[Stored data entries]
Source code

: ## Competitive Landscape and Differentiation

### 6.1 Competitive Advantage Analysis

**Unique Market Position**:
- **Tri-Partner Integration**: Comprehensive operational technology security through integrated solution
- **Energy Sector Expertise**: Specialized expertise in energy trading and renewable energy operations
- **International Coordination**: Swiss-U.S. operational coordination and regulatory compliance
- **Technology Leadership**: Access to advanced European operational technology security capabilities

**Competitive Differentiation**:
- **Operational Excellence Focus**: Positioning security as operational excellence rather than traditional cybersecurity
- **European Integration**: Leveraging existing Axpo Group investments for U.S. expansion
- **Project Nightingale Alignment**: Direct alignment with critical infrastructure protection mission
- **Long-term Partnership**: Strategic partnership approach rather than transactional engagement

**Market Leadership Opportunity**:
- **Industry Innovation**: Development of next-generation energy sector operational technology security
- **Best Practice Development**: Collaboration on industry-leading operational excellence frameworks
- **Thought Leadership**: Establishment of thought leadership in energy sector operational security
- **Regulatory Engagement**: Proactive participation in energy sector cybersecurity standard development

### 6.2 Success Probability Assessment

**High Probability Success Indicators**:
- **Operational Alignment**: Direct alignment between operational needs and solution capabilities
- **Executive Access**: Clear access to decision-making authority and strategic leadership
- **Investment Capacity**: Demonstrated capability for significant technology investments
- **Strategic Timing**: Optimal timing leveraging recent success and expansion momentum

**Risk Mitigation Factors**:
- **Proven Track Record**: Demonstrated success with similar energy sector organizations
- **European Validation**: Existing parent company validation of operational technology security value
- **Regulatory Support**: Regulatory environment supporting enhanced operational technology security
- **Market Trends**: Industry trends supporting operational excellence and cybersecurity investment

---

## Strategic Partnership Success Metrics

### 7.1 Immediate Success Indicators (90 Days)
...
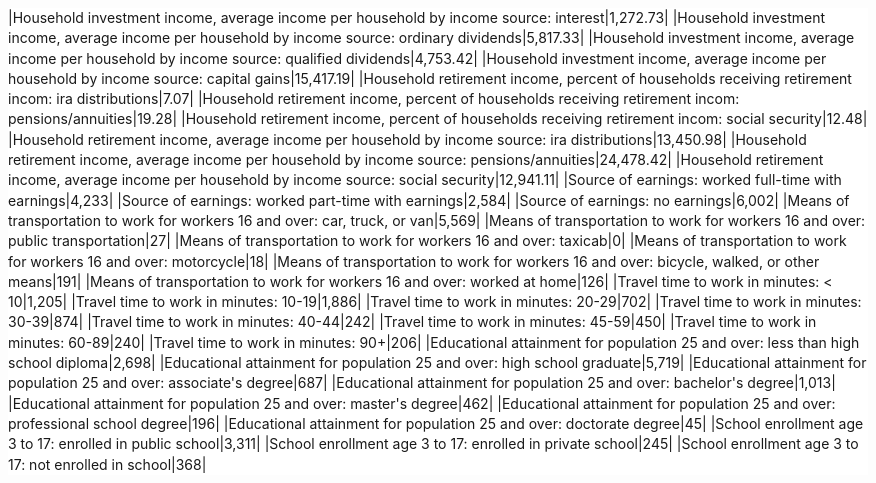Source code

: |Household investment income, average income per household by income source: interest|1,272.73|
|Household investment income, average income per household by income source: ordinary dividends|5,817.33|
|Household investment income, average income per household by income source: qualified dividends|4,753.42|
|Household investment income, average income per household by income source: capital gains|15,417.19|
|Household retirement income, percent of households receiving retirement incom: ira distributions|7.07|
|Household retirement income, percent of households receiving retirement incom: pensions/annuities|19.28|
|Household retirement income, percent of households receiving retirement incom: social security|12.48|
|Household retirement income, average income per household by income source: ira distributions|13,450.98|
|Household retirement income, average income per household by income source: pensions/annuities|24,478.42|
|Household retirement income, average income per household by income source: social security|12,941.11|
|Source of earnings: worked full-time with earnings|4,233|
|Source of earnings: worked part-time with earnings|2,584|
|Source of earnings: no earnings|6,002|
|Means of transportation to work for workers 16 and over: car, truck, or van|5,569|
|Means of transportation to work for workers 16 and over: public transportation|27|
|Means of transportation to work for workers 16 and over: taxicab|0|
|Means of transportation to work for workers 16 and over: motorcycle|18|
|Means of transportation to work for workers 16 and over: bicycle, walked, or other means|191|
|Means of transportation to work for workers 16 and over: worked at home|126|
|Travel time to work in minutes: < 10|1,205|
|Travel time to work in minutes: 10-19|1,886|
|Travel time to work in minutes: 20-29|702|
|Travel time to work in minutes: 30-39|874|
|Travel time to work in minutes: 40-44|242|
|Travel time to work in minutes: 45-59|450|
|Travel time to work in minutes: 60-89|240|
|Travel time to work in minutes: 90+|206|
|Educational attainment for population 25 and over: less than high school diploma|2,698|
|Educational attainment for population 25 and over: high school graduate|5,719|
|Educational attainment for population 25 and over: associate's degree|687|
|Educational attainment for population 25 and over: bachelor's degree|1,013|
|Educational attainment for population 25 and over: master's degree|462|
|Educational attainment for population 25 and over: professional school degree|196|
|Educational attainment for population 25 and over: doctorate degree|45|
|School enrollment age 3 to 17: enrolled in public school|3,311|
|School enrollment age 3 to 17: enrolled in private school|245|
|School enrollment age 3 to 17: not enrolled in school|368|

TASK PROMPT
Print, without alteration, only the lines above between the one holding "over: doctorate degree|45|" and the one holding "enrolled in school|368|", inclusive.

RESULT OF THIS TASK
|Educational attainment for population 25 and over: doctorate degree|45|
|School enrollment age 3 to 17: enrolled in public school|3,311|
|School enrollment age 3 to 17: enrolled in private school|245|
|School enrollment age 3 to 17: not enrolled in school|368|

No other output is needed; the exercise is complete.